The Healthcare Cloud Is Safer Than You May Think
Security has been an issue in the cloud computing world in the past, and healthcare researchers understand that the protection of patients’ personal identifiers and protected health information (PHI) is critically important. IBD Plexus maintains PHI on scalable bare metal servers that are part of the IBM Bluemix servers, scrubbing, cleaning and anonymizing that data before it goes to the cloud for researcher access.
But that decision, made not long after the start of the project three years ago, was more to address the perception among some stakeholders that the cloud poses security challenges. “We had to make sure we were able to make them all feel confident the data is secure,” Dobes says. Other aspects of IBM’s solution, such as encrypting data at rest and in transit, satisfy requirements found in the Health Insurance Portability & Accountability Act (HIPAA), she says.
In fact, according to Melrose, CSPs typically provide the expert security staff that healthcare research organizations need for managing such sophisticated solutions as encryption more cost effectively than they could do on their own.
“CSPs marketing healthcare expertise and legal or regulatory certification will have direct and in-depth knowledge of such operating rules as the HIPAA Security Regulation, including physical, administrative and technical standards for data in motion and data at rest,” he says. “They also will be knowledgeable of implementation methods for such aspects of the HIPAA Privacy Rule as medical record de-identification, in order to prevent exposure of individually identifiable health information.”

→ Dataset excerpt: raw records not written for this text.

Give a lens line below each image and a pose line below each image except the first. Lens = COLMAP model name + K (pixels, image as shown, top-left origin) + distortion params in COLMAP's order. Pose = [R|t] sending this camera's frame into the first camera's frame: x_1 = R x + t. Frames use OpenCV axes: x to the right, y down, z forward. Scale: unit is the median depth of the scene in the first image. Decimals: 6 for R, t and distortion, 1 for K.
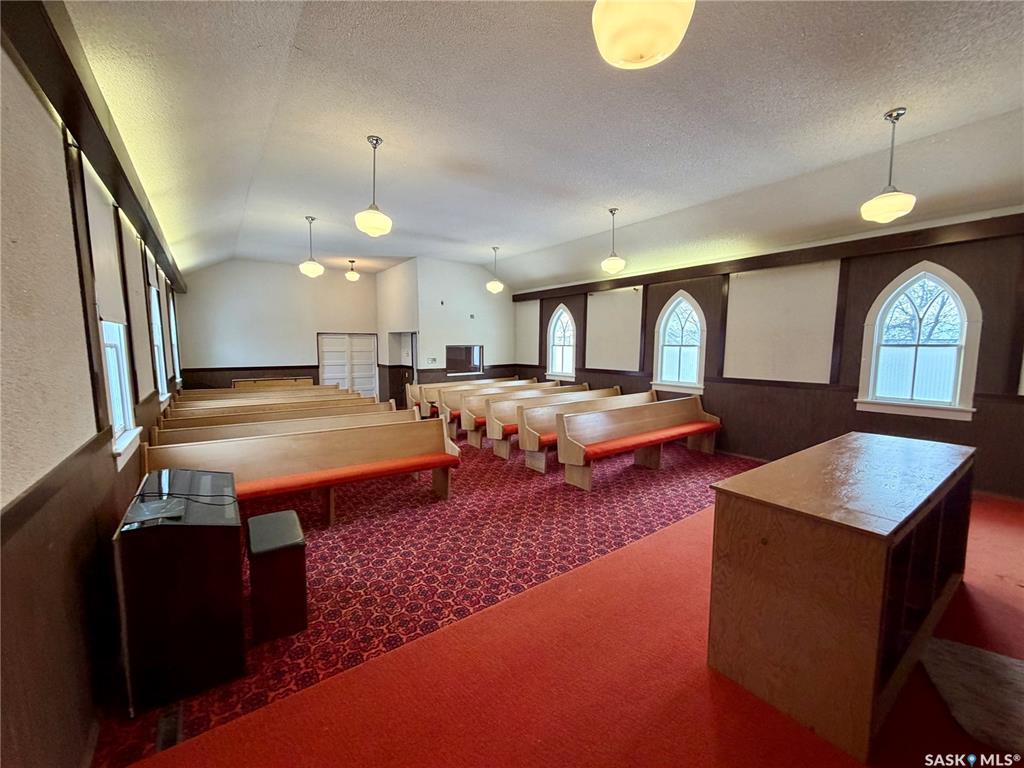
lens RADIAL K [[406.1, 0, 513.4], [0, 406.1, 391.9], [0, 0, 1]] dist [-0.002695, 0.001114]
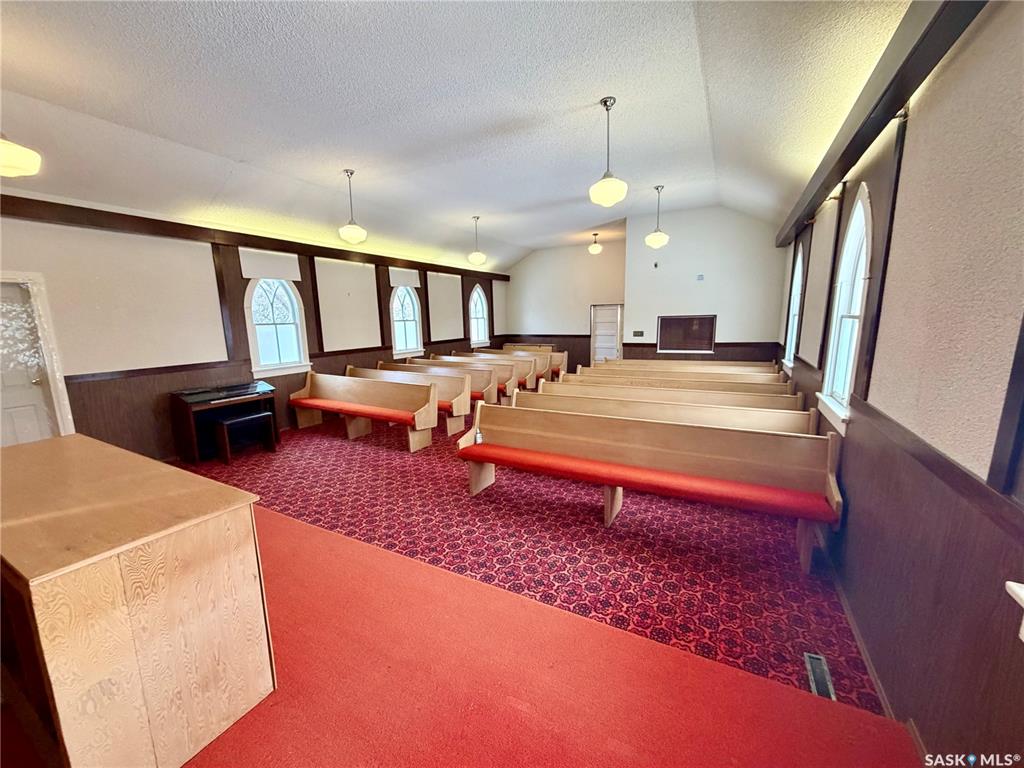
lens RADIAL K [[406.1, 0, 496.4], [0, 406.1, 386.5], [0, 0, 1]] dist [-0.002695, 0.001114]
pose [[0.420456, 0.143665, -0.895867, 0.806020], [-0.085615, 0.989261, 0.118460, -0.071120], [0.903265, 0.026892, 0.428240, 0.593596]]
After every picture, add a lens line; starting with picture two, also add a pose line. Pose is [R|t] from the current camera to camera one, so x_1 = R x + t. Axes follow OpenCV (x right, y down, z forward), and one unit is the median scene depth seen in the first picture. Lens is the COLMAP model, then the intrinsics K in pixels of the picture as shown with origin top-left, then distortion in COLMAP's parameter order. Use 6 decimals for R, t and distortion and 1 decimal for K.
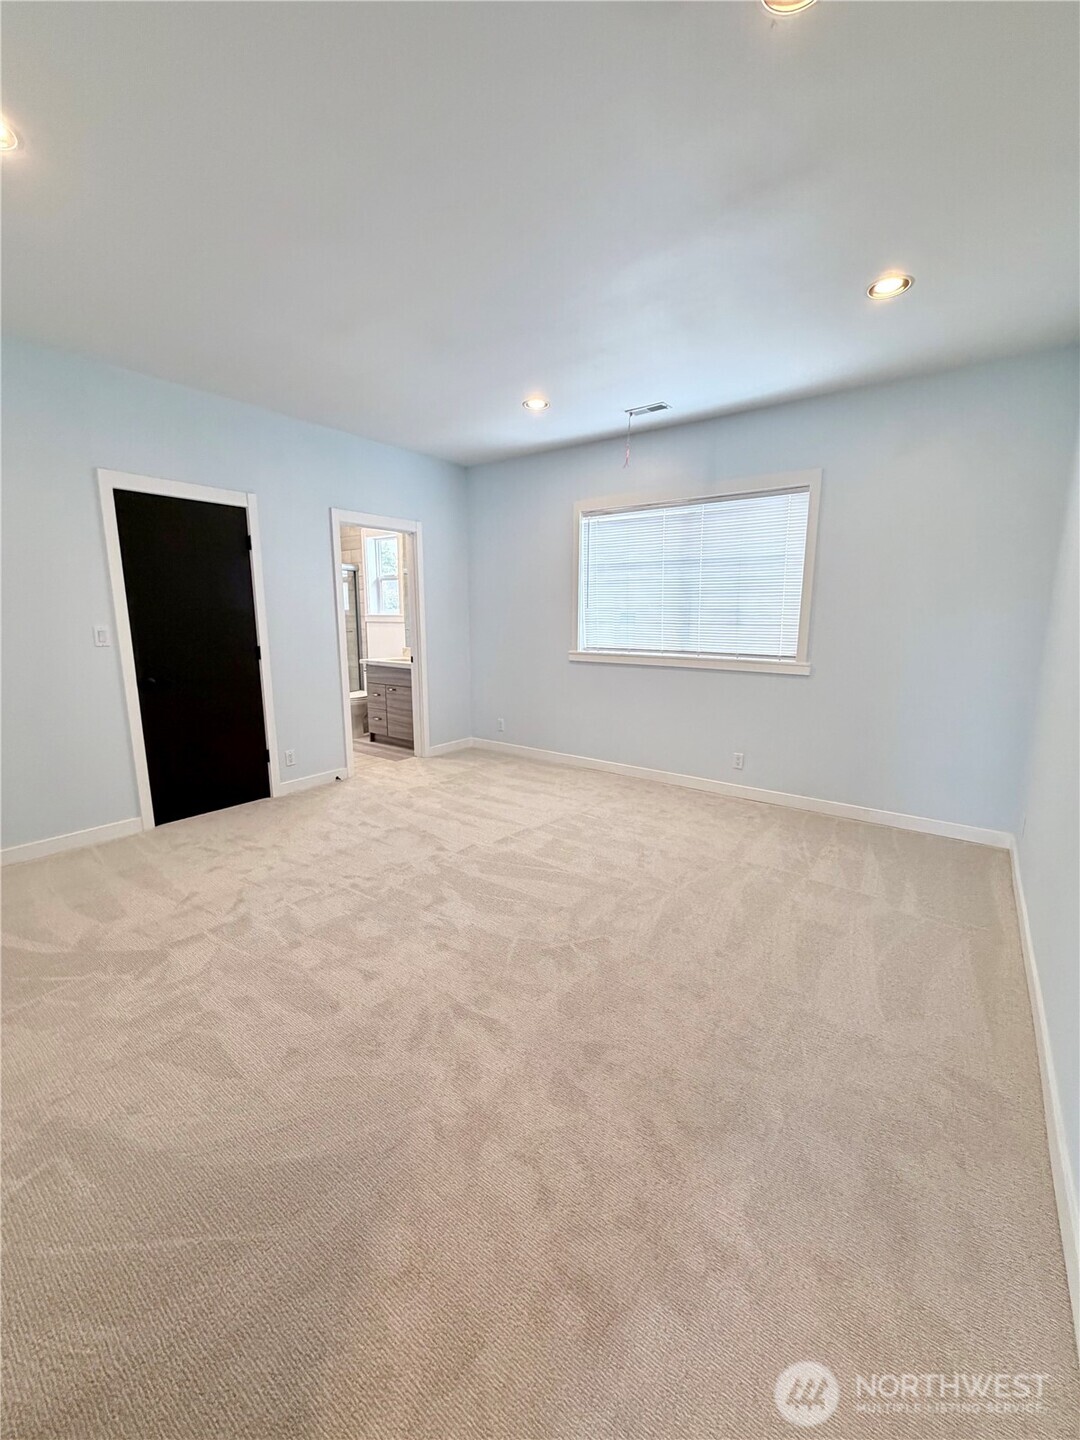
lens RADIAL K [[574.6, 0, 538.9], [0, 574.6, 720.0], [0, 0, 1]] dist [-0.000095, -0.000200]
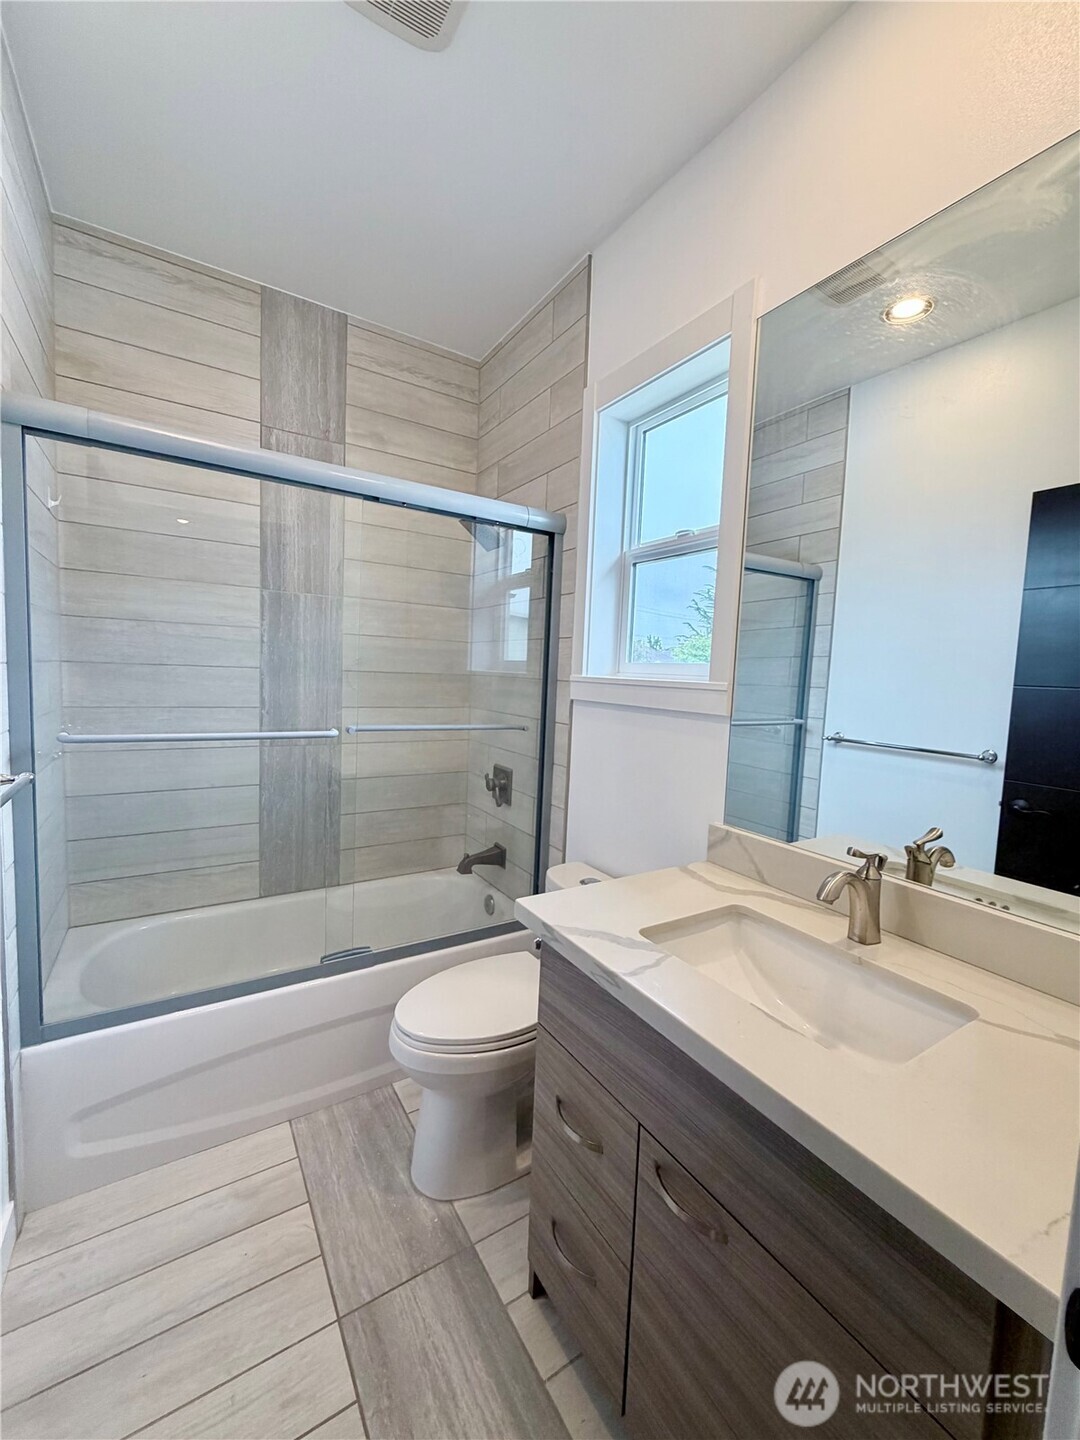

As Grossman explains, everyone in the healthcare research field understands the importance of data security. The Genomic Data Commons works hard to balance security and data usability.
“For a lot of queries, we can make the data available through our point-and-click interface in the new data visualization portal in a very secure way,” he says. The raw data never leaves the data commons, with all the activity happening behind a secure, compliant perimeter.
“It really makes dealing with large amounts of data very secure, and more so than if every researcher built their own environment,” he says.